If you are fine with artificial problems, you can make plenty of them. Here are a few:
- Given a positive integer n in unary, answer a satisfiable 3CNF formula in n Boolean variables.
Giving one satisfiable 3CNF formula is easy, but deciding whether a given 3CNF formula is satisfiable or not is 3SAT, a well-known NP-complete problem.
- There is no input. Just answer a Turing machine which halts (when run with an empty input tape).
Giving one such Turing machine is easy, but whether a given Turing machine halts or not is undecidable.
Added: By the way, I do not think that what you wrote in the last paragraph holds:
I think such a problem would imply exponentially many "correct" answers for any given input, because otherwise verification could be carried out by simply computing all of the correct answers.
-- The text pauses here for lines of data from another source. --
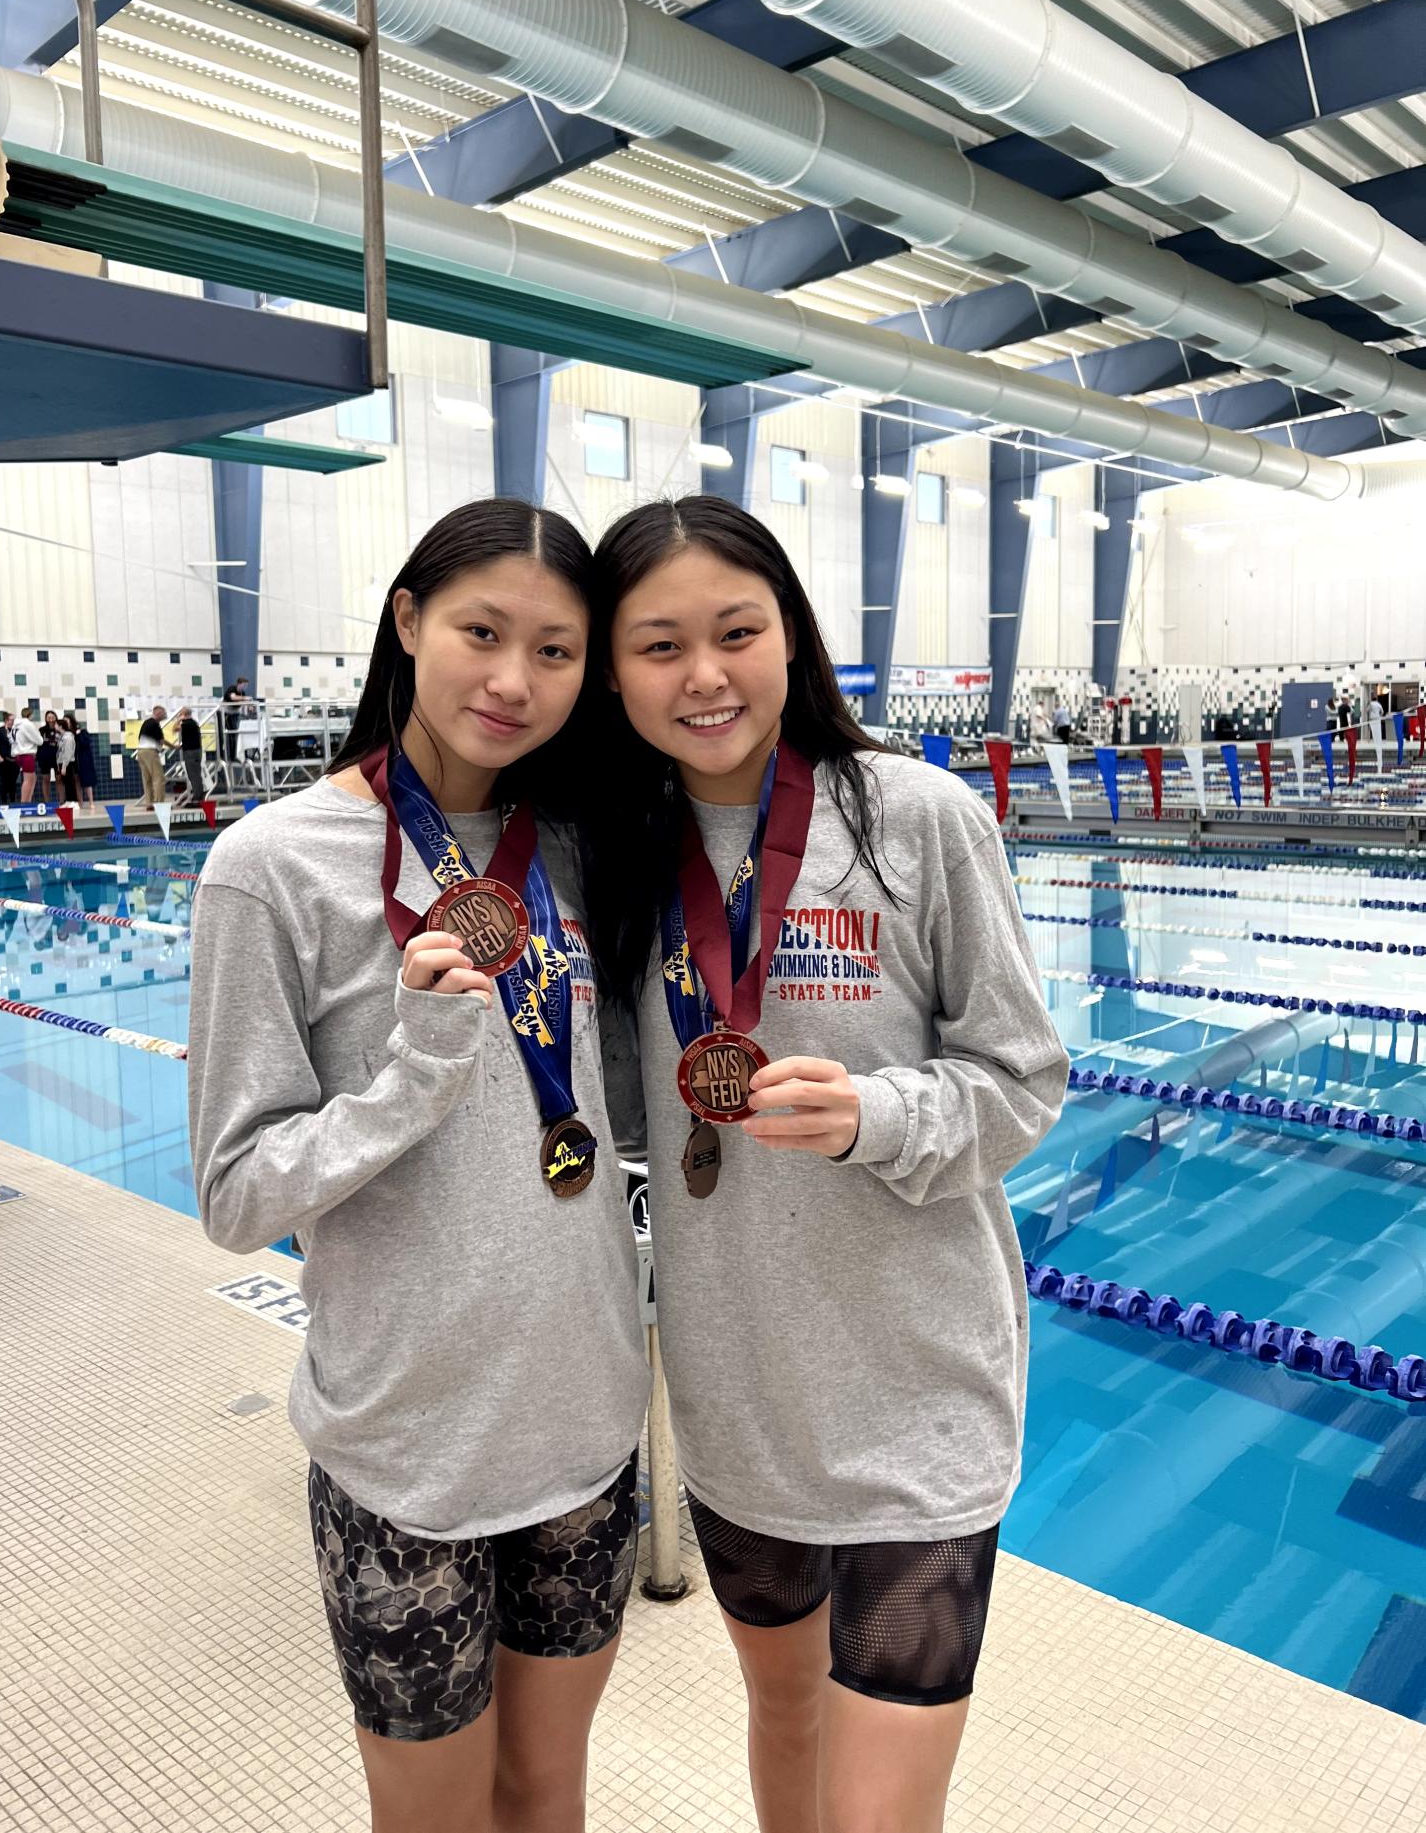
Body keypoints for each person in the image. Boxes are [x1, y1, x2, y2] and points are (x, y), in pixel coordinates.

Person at [584, 497, 1067, 1833]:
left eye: (737, 631)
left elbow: (1025, 1079)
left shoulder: (915, 819)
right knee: (784, 1721)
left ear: (790, 637)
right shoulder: (617, 862)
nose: (705, 675)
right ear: (612, 670)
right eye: (659, 644)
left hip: (921, 1396)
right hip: (740, 1397)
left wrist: (880, 1114)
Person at [187, 500, 648, 1833]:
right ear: (407, 622)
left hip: (585, 1430)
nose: (512, 680)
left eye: (556, 651)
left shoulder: (580, 853)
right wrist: (413, 1079)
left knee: (546, 1799)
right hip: (407, 1455)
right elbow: (235, 1194)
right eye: (480, 632)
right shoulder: (269, 869)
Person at [137, 707, 169, 806]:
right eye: (164, 713)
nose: (165, 716)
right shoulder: (155, 724)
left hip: (141, 751)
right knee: (159, 778)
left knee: (147, 779)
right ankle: (159, 803)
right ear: (158, 713)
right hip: (150, 751)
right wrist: (174, 746)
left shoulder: (146, 723)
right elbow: (161, 741)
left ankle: (149, 803)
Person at [221, 674, 253, 772]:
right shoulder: (232, 689)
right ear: (239, 684)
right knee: (229, 734)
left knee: (235, 734)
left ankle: (234, 755)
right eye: (244, 685)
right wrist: (245, 699)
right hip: (225, 713)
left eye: (246, 686)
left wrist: (250, 706)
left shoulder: (242, 693)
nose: (244, 687)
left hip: (234, 713)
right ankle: (227, 755)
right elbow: (233, 698)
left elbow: (244, 701)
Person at [11, 708, 42, 805]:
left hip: (18, 754)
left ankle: (28, 802)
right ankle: (24, 803)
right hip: (26, 754)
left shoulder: (15, 726)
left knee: (32, 778)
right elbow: (39, 740)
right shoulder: (28, 724)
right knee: (28, 780)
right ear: (31, 714)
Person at [176, 707, 205, 802]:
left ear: (183, 714)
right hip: (196, 751)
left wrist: (178, 720)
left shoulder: (186, 724)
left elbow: (174, 729)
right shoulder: (193, 723)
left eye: (180, 713)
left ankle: (198, 796)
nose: (179, 715)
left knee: (193, 774)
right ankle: (199, 794)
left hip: (191, 752)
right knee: (196, 773)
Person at [0, 710, 17, 805]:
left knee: (13, 782)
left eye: (13, 720)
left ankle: (13, 801)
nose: (12, 722)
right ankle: (4, 802)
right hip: (4, 760)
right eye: (10, 720)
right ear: (6, 720)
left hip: (15, 761)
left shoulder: (15, 731)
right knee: (5, 781)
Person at [35, 710, 60, 806]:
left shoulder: (59, 729)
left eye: (52, 717)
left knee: (59, 779)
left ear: (55, 717)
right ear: (46, 719)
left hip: (57, 758)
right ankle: (47, 801)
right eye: (48, 717)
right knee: (46, 779)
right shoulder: (42, 730)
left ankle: (61, 800)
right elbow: (38, 744)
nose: (50, 719)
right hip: (44, 758)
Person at [73, 713, 97, 808]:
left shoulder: (83, 733)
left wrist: (78, 735)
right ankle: (80, 802)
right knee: (77, 781)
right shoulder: (70, 734)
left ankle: (91, 801)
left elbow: (85, 743)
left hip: (84, 760)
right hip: (75, 760)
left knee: (87, 782)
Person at [57, 712, 79, 805]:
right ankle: (69, 801)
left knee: (70, 783)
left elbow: (68, 753)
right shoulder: (62, 737)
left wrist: (64, 766)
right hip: (62, 762)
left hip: (68, 763)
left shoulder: (68, 737)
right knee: (66, 783)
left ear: (61, 726)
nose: (55, 726)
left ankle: (73, 801)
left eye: (56, 725)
If the problem has one solution, then indeed checking an answer is no harder than computing the correct solution. However, if the problem has one easy solution and one difficult solution, then you cannot compute all the solutions efficiently. Here is one such problem (which is very artificial):
- Given a Turing machine M, answer one of the following statements that is true: “M halts on empty input tape,” “M does not halt on empty input tape,” and “M is a Turing machine.”
Giving one solution is easy: you can always choose “M is a Turing machine.” However, whether a given answer is correct or not is undecidable. Note that in this problem, there are only two solutions for each instance.